July 2, 2009

  • The $10 Million Question

    Today I’m giving you $10,000,000.00.  Net, straight cash, homey.  What’s the catch?  The catch is that you can never work again.  Well, you can work, but you can never work a paying job.  You can volunteer your time, you can guest lecture, you can do Excel spreadsheets, but no one can pay you for your time.  No more work as you know it, no more filing of W-2′s.  No opening your own business. 

    Can you make that $10 million last for the rest of your life?  You can invest it.  You can buy property and rent it out (some would argue that’s a business, but for simplicity reasons, we’ll say it’s not).  You can buy stocks, bonds, art, fund start ups, or send milk to Worldvision and their starving children.  You can travel the world.  You can go to cooking school, or art school, or movie school.  I don’t care if you waste it on drugs, gambling, women, men, wine, or food.  You can get that $8 million dollar villa on the coast.  You can do anything you want but work a job where someone else pays you. 

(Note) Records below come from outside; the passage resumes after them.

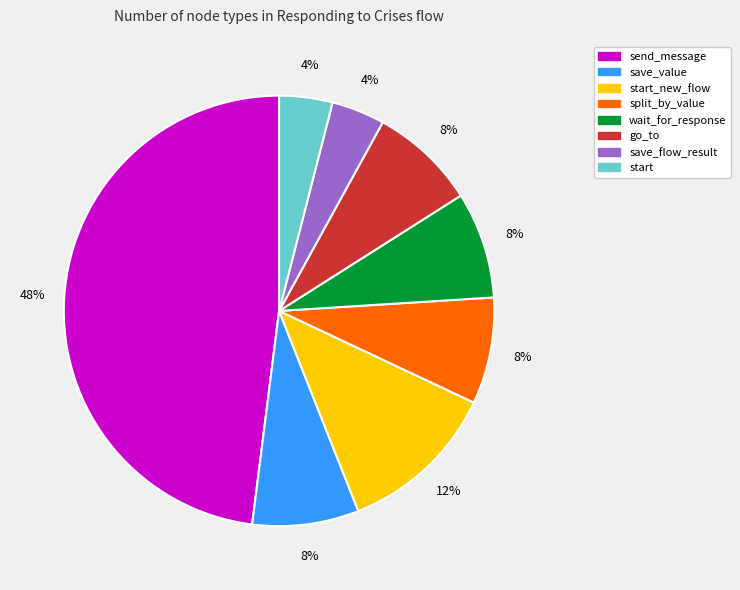

To the nearest percent, what portion does save_value represent?

8%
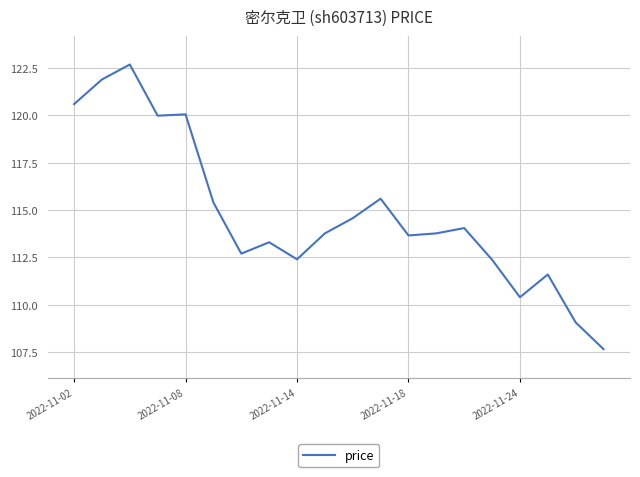

What is the smallest value displayed?

107.7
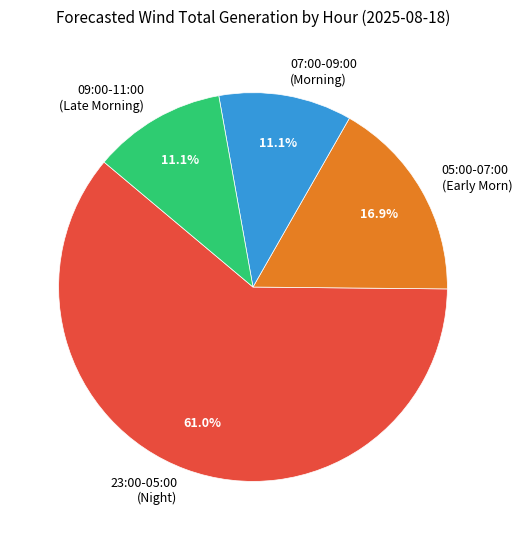

Approximately how many times larger is the value at 05:00-07:00 (Early Morn) compared to 07:00-09:00 (Morning)?

1.5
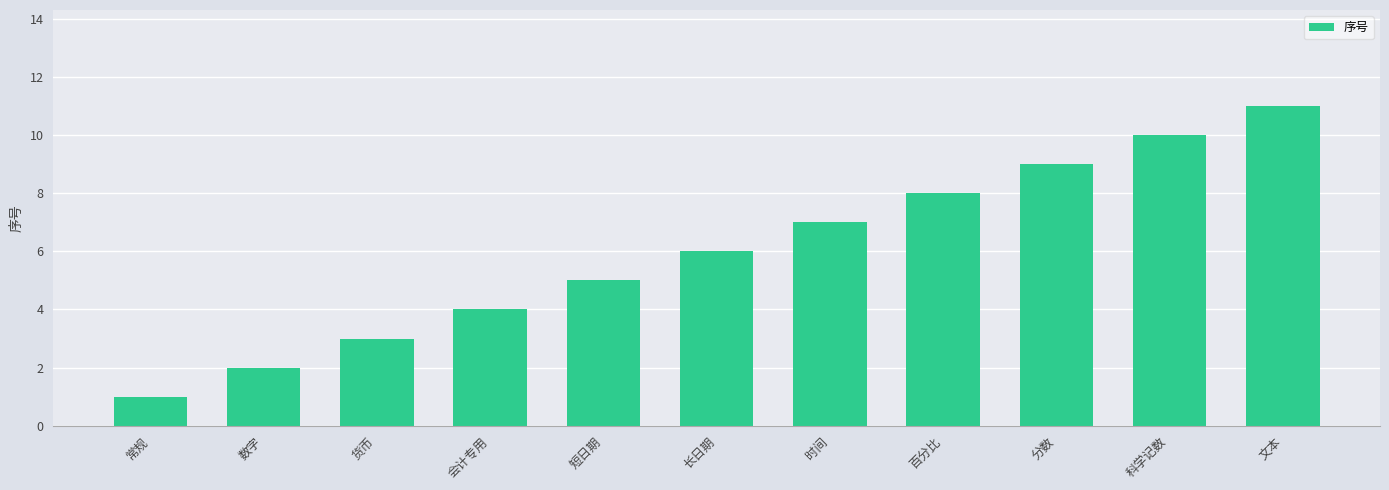

What is the approximate value at 货币?

3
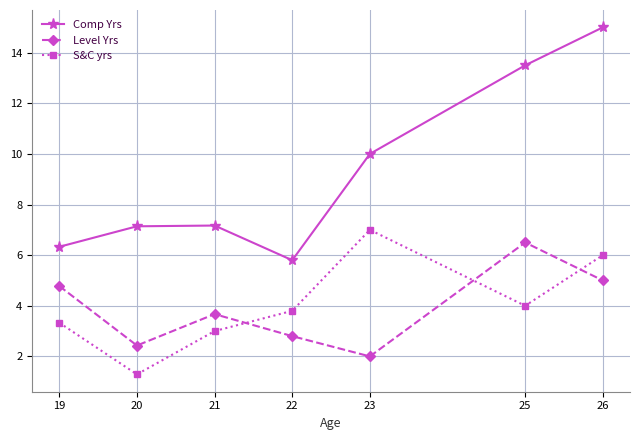

Between 20 and 25, which series saw the biggest shift?

Comp Yrs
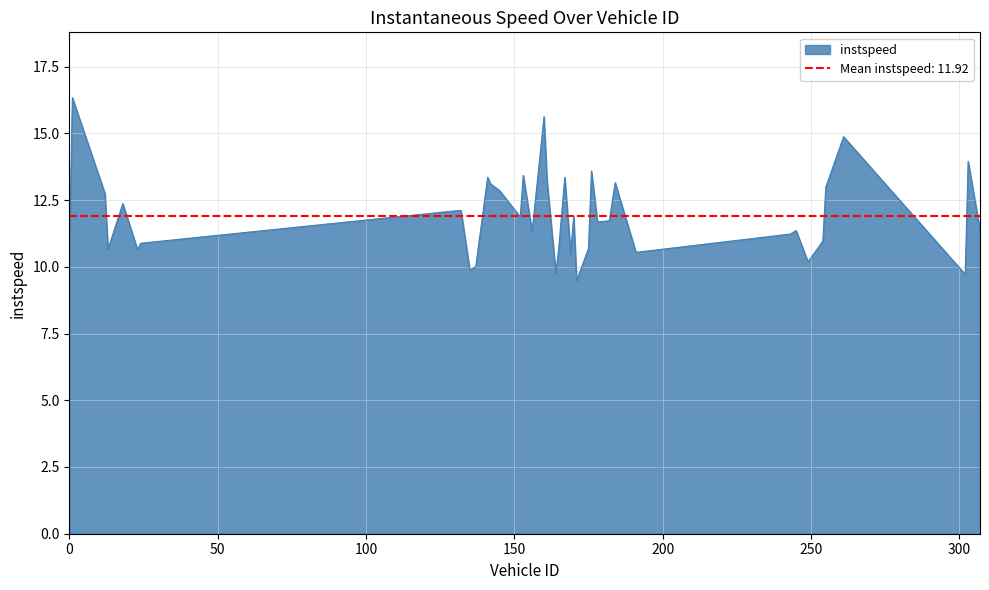

At which label is the value closest to 12?

130.0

    We all want security and freedom and most of us well never see $10 million dollars in our lifetime.  Can… I make that money last.   Am I selling myself short?  Does taking the money tell the world that my life is worth no more than $10 mil?   Would I be setting myself up for an undisciplined lifestyle of excess and abuse?  If you made me the offer today, I’d take it.  But what if it was $5 million instead?  Hmmmm…

    Would you take the $10 million?  Why or why not?     

Comments (5)

  • Hell yes I would take it. Most people would not be able to make 10 million dollars (more like 20 million because of taxes) in their entire life.

  • And then I would go travel the world! Woo hoo. :)

  • for sure i’d take 5 or 10, day trade a little and volunteer part time that’d be awesome

  • It depends if you live to make money or make money to live. Working for free can have a drastic impact on your outlook in life. Society as a whole only started to advance in technologies and innovations as a result of competition in the marketplace. If people don’t get paid for their work and or ideas then where is the motivation to advance going to come from? The feudal pre-Marx was one where products were made and traded and it wasn’t until products became commodities (see Marx-alienation of man) that were sold at the end of guilds and master craftsman era and the beginning of the industrial revolution where societal advances through competition emerged. Long story short, we can’t advance as a civilization unless we get paid to do what we’re passionate about. There are exceptions but it’s only when we’ve made it in the world and then we that’s when we become philanthropists (ie bill gates).

  • I would take the 10 mill if it’s the end of my life. More efficient that way.